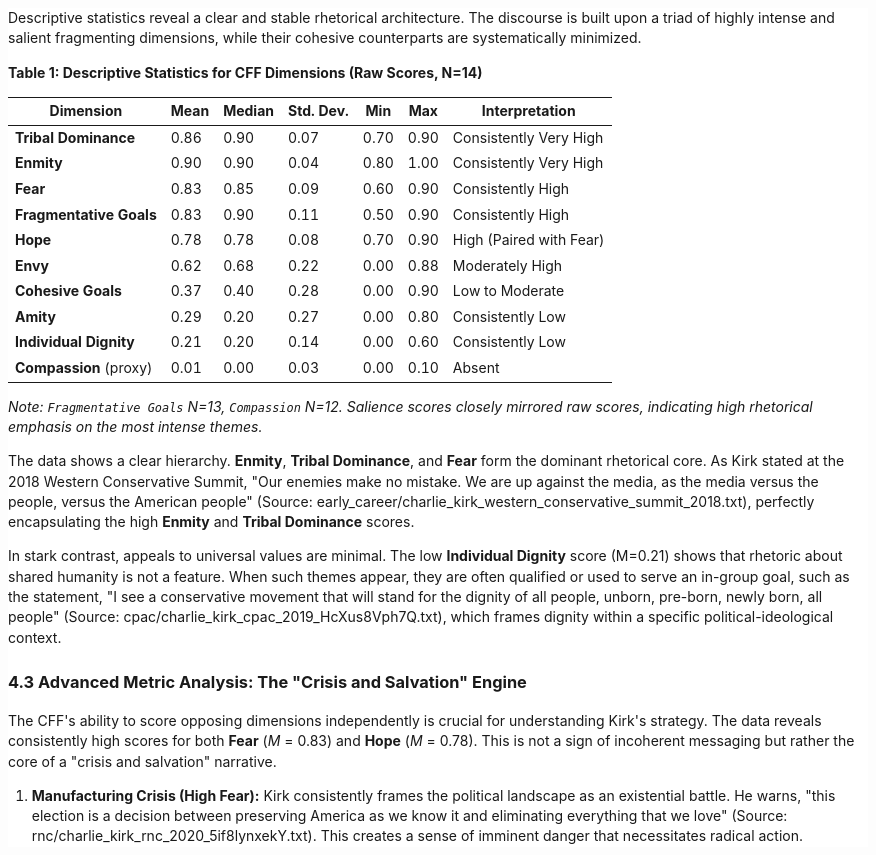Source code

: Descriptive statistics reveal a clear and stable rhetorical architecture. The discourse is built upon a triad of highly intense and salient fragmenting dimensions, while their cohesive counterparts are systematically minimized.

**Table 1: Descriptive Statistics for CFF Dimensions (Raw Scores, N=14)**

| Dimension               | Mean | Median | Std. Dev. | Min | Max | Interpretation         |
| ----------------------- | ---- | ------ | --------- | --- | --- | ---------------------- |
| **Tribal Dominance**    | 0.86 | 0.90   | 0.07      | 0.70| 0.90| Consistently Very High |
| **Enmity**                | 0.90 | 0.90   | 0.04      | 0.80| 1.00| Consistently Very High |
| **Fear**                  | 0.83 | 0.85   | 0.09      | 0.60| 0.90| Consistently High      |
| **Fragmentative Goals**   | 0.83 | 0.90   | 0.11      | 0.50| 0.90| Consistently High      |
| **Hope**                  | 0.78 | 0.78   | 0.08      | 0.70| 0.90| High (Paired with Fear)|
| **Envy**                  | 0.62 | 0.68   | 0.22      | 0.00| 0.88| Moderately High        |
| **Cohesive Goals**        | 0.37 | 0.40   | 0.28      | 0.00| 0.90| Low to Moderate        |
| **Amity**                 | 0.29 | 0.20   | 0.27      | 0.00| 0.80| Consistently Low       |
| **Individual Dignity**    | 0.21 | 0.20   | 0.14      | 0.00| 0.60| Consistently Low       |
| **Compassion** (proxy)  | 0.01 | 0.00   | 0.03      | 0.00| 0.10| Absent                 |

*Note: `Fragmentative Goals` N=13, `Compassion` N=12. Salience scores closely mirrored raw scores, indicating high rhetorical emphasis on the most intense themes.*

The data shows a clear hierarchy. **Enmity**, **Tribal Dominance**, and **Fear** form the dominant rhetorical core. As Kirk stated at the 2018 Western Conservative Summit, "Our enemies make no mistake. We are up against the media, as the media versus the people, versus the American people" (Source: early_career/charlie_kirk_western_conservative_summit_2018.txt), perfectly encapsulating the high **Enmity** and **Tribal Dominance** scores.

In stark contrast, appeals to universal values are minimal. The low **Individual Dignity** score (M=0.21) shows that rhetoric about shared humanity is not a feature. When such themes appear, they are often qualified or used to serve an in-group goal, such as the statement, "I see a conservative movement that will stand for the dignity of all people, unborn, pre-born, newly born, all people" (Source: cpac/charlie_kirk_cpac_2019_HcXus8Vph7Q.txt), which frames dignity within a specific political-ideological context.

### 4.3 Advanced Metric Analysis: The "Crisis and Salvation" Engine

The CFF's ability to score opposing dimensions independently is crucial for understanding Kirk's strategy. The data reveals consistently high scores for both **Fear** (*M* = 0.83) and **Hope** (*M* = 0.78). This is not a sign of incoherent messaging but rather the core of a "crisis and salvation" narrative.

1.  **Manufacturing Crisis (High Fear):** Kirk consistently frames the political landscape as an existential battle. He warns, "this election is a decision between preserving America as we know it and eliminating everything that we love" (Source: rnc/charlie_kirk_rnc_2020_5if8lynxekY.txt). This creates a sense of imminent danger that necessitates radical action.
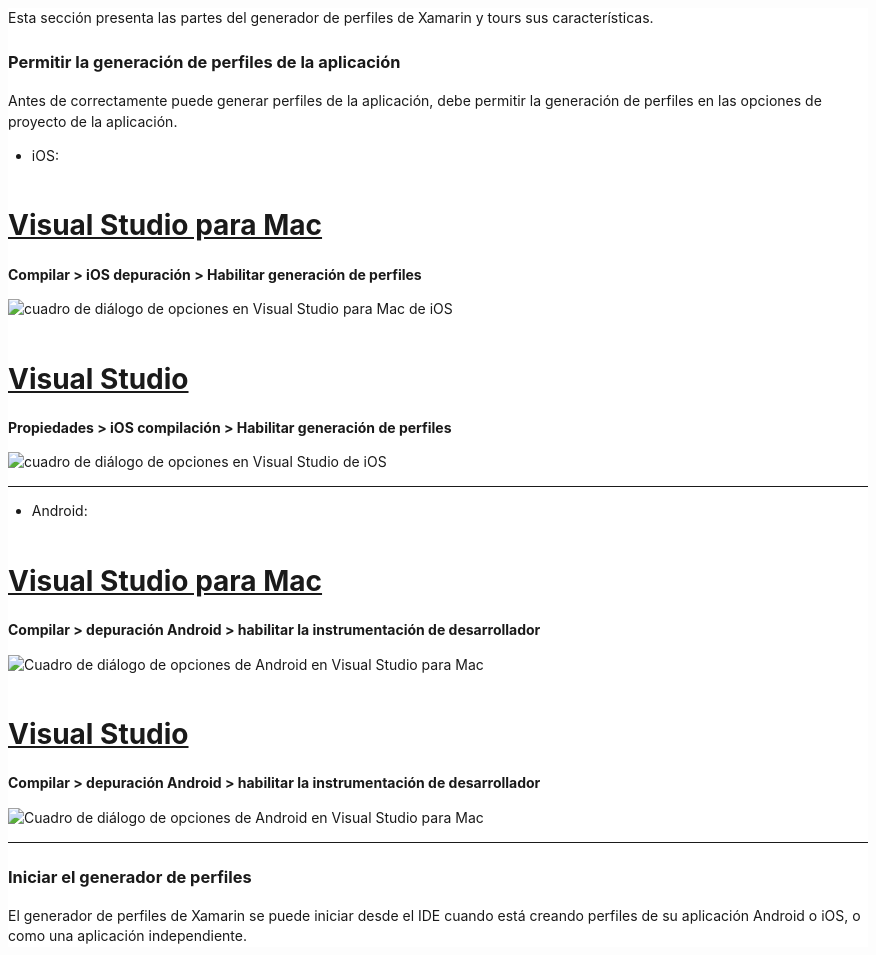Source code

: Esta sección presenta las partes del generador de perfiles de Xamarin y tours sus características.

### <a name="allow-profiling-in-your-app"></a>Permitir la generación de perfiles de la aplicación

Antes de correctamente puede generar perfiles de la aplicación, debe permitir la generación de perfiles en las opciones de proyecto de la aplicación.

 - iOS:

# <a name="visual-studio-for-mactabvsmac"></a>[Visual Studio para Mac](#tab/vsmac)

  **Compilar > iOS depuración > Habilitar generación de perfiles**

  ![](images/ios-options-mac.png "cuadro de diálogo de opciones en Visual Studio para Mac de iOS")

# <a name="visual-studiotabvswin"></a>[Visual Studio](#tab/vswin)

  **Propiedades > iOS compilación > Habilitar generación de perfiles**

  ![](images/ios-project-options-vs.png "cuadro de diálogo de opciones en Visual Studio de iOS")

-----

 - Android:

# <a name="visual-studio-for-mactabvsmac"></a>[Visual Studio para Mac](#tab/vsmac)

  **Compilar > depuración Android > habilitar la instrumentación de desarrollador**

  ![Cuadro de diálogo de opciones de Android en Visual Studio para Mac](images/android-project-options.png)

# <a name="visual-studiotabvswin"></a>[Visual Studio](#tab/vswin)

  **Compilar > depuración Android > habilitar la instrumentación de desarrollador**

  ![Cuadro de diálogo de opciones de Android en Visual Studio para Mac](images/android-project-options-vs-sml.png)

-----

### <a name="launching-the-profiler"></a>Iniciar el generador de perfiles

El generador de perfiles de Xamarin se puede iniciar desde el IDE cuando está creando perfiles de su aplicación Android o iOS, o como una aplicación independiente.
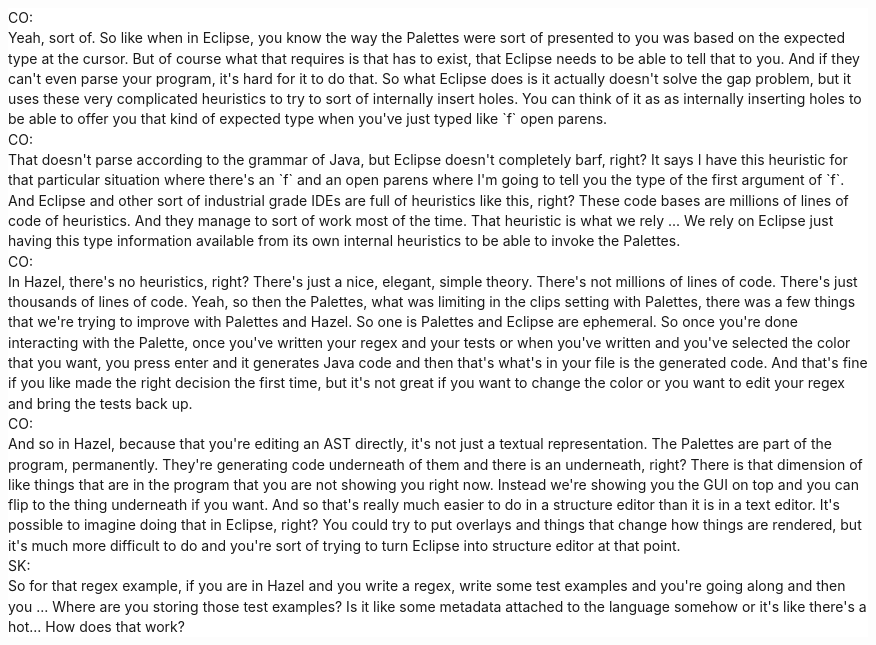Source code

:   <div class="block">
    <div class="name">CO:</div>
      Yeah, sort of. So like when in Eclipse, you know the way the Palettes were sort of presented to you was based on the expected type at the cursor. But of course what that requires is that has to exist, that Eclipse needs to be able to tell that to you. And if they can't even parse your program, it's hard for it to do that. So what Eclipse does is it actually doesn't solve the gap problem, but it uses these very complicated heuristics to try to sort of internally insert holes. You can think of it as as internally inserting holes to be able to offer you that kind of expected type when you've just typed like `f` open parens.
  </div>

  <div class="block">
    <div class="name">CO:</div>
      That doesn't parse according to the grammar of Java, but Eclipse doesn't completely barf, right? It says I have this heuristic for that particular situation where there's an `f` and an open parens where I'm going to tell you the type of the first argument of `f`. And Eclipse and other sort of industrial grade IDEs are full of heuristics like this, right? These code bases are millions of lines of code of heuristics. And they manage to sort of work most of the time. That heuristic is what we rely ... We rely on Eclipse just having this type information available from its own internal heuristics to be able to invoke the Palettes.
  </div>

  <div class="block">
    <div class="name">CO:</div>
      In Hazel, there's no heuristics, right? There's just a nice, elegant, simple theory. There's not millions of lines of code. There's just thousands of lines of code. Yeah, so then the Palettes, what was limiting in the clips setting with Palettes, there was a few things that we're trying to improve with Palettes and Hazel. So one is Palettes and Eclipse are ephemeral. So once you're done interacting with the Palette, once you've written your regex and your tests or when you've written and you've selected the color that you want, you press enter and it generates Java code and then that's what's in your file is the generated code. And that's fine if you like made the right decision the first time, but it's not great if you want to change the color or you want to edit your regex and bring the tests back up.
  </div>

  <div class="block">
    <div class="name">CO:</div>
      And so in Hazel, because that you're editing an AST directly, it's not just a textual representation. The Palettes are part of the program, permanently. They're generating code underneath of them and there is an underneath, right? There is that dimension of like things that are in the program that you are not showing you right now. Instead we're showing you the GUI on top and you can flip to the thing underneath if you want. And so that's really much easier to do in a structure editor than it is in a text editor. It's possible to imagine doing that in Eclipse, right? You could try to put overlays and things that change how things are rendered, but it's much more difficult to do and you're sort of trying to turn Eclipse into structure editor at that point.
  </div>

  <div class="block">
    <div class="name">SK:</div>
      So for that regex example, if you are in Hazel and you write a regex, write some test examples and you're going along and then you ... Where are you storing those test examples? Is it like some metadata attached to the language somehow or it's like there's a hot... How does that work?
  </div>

Goal of the exercise :: Your reply should restate every entry exactly, with the pictures left out.

Task response ::
Source code

: Descriptive statistics reveal a clear and stable rhetorical architecture. The discourse is built upon a triad of highly intense and salient fragmenting dimensions, while their cohesive counterparts are systematically minimized.

**Table 1: Descriptive Statistics for CFF Dimensions (Raw Scores, N=14)**

| Dimension               | Mean | Median | Std. Dev. | Min | Max | Interpretation         |
| ----------------------- | ---- | ------ | --------- | --- | --- | ---------------------- |
| **Tribal Dominance**    | 0.86 | 0.90   | 0.07      | 0.70| 0.90| Consistently Very High |
| **Enmity**                | 0.90 | 0.90   | 0.04      | 0.80| 1.00| Consistently Very High |
| **Fear**                  | 0.83 | 0.85   | 0.09      | 0.60| 0.90| Consistently High      |
| **Fragmentative Goals**   | 0.83 | 0.90   | 0.11      | 0.50| 0.90| Consistently High      |
| **Hope**                  | 0.78 | 0.78   | 0.08      | 0.70| 0.90| High (Paired with Fear)|
| **Envy**                  | 0.62 | 0.68   | 0.22      | 0.00| 0.88| Moderately High        |
| **Cohesive Goals**        | 0.37 | 0.40   | 0.28      | 0.00| 0.90| Low to Moderate        |
| **Amity**                 | 0.29 | 0.20   | 0.27      | 0.00| 0.80| Consistently Low       |
| **Individual Dignity**    | 0.21 | 0.20   | 0.14      | 0.00| 0.60| Consistently Low       |
| **Compassion** (proxy)  | 0.01 | 0.00   | 0.03      | 0.00| 0.10| Absent                 |

*Note: `Fragmentative Goals` N=13, `Compassion` N=12. Salience scores closely mirrored raw scores, indicating high rhetorical emphasis on the most intense themes.*

The data shows a clear hierarchy. **Enmity**, **Tribal Dominance**, and **Fear** form the dominant rhetorical core. As Kirk stated at the 2018 Western Conservative Summit, "Our enemies make no mistake. We are up against the media, as the media versus the people, versus the American people" (Source: early_career/charlie_kirk_western_conservative_summit_2018.txt), perfectly encapsulating the high **Enmity** and **Tribal Dominance** scores.

In stark contrast, appeals to universal values are minimal. The low **Individual Dignity** score (M=0.21) shows that rhetoric about shared humanity is not a feature. When such themes appear, they are often qualified or used to serve an in-group goal, such as the statement, "I see a conservative movement that will stand for the dignity of all people, unborn, pre-born, newly born, all people" (Source: cpac/charlie_kirk_cpac_2019_HcXus8Vph7Q.txt), which frames dignity within a specific political-ideological context.

### 4.3 Advanced Metric Analysis: The "Crisis and Salvation" Engine

The CFF's ability to score opposing dimensions independently is crucial for understanding Kirk's strategy. The data reveals consistently high scores for both **Fear** (*M* = 0.83) and **Hope** (*M* = 0.78). This is not a sign of incoherent messaging but rather the core of a "crisis and salvation" narrative.

1.  **Manufacturing Crisis (High Fear):** Kirk consistently frames the political landscape as an existential battle. He warns, "this election is a decision between preserving America as we know it and eliminating everything that we love" (Source: rnc/charlie_kirk_rnc_2020_5if8lynxekY.txt). This creates a sense of imminent danger that necessitates radical action.
Source code

: Esta sección presenta las partes del generador de perfiles de Xamarin y tours sus características.

### <a name="allow-profiling-in-your-app"></a>Permitir la generación de perfiles de la aplicación

Antes de correctamente puede generar perfiles de la aplicación, debe permitir la generación de perfiles en las opciones de proyecto de la aplicación.

 - iOS:

# <a name="visual-studio-for-mactabvsmac"></a>[Visual Studio para Mac](#tab/vsmac)

  **Compilar > iOS depuración > Habilitar generación de perfiles**

  ![](images/ios-options-mac.png "cuadro de diálogo de opciones en Visual Studio para Mac de iOS")

# <a name="visual-studiotabvswin"></a>[Visual Studio](#tab/vswin)

  **Propiedades > iOS compilación > Habilitar generación de perfiles**

  ![](images/ios-project-options-vs.png "cuadro de diálogo de opciones en Visual Studio de iOS")

-----

 - Android:

# <a name="visual-studio-for-mactabvsmac"></a>[Visual Studio para Mac](#tab/vsmac)

  **Compilar > depuración Android > habilitar la instrumentación de desarrollador**

  ![Cuadro de diálogo de opciones de Android en Visual Studio para Mac](images/android-project-options.png)

# <a name="visual-studiotabvswin"></a>[Visual Studio](#tab/vswin)

  **Compilar > depuración Android > habilitar la instrumentación de desarrollador**

  ![Cuadro de diálogo de opciones de Android en Visual Studio para Mac](images/android-project-options-vs-sml.png)

-----

### <a name="launching-the-profiler"></a>Iniciar el generador de perfiles

El generador de perfiles de Xamarin se puede iniciar desde el IDE cuando está creando perfiles de su aplicación Android o iOS, o como una aplicación independiente.
Source code

:   <div class="block">
    <div class="name">CO:</div>
      Yeah, sort of. So like when in Eclipse, you know the way the Palettes were sort of presented to you was based on the expected type at the cursor. But of course what that requires is that has to exist, that Eclipse needs to be able to tell that to you. And if they can't even parse your program, it's hard for it to do that. So what Eclipse does is it actually doesn't solve the gap problem, but it uses these very complicated heuristics to try to sort of internally insert holes. You can think of it as as internally inserting holes to be able to offer you that kind of expected type when you've just typed like `f` open parens.
  </div>

  <div class="block">
    <div class="name">CO:</div>
      That doesn't parse according to the grammar of Java, but Eclipse doesn't completely barf, right? It says I have this heuristic for that particular situation where there's an `f` and an open parens where I'm going to tell you the type of the first argument of `f`. And Eclipse and other sort of industrial grade IDEs are full of heuristics like this, right? These code bases are millions of lines of code of heuristics. And they manage to sort of work most of the time. That heuristic is what we rely ... We rely on Eclipse just having this type information available from its own internal heuristics to be able to invoke the Palettes.
  </div>

  <div class="block">
    <div class="name">CO:</div>
      In Hazel, there's no heuristics, right? There's just a nice, elegant, simple theory. There's not millions of lines of code. There's just thousands of lines of code. Yeah, so then the Palettes, what was limiting in the clips setting with Palettes, there was a few things that we're trying to improve with Palettes and Hazel. So one is Palettes and Eclipse are ephemeral. So once you're done interacting with the Palette, once you've written your regex and your tests or when you've written and you've selected the color that you want, you press enter and it generates Java code and then that's what's in your file is the generated code. And that's fine if you like made the right decision the first time, but it's not great if you want to change the color or you want to edit your regex and bring the tests back up.
  </div>

  <div class="block">
    <div class="name">CO:</div>
      And so in Hazel, because that you're editing an AST directly, it's not just a textual representation. The Palettes are part of the program, permanently. They're generating code underneath of them and there is an underneath, right? There is that dimension of like things that are in the program that you are not showing you right now. Instead we're showing you the GUI on top and you can flip to the thing underneath if you want. And so that's really much easier to do in a structure editor than it is in a text editor. It's possible to imagine doing that in Eclipse, right? You could try to put overlays and things that change how things are rendered, but it's much more difficult to do and you're sort of trying to turn Eclipse into structure editor at that point.
  </div>

  <div class="block">
    <div class="name">SK:</div>
      So for that regex example, if you are in Hazel and you write a regex, write some test examples and you're going along and then you ... Where are you storing those test examples? Is it like some metadata attached to the language somehow or it's like there's a hot... How does that work?
  </div>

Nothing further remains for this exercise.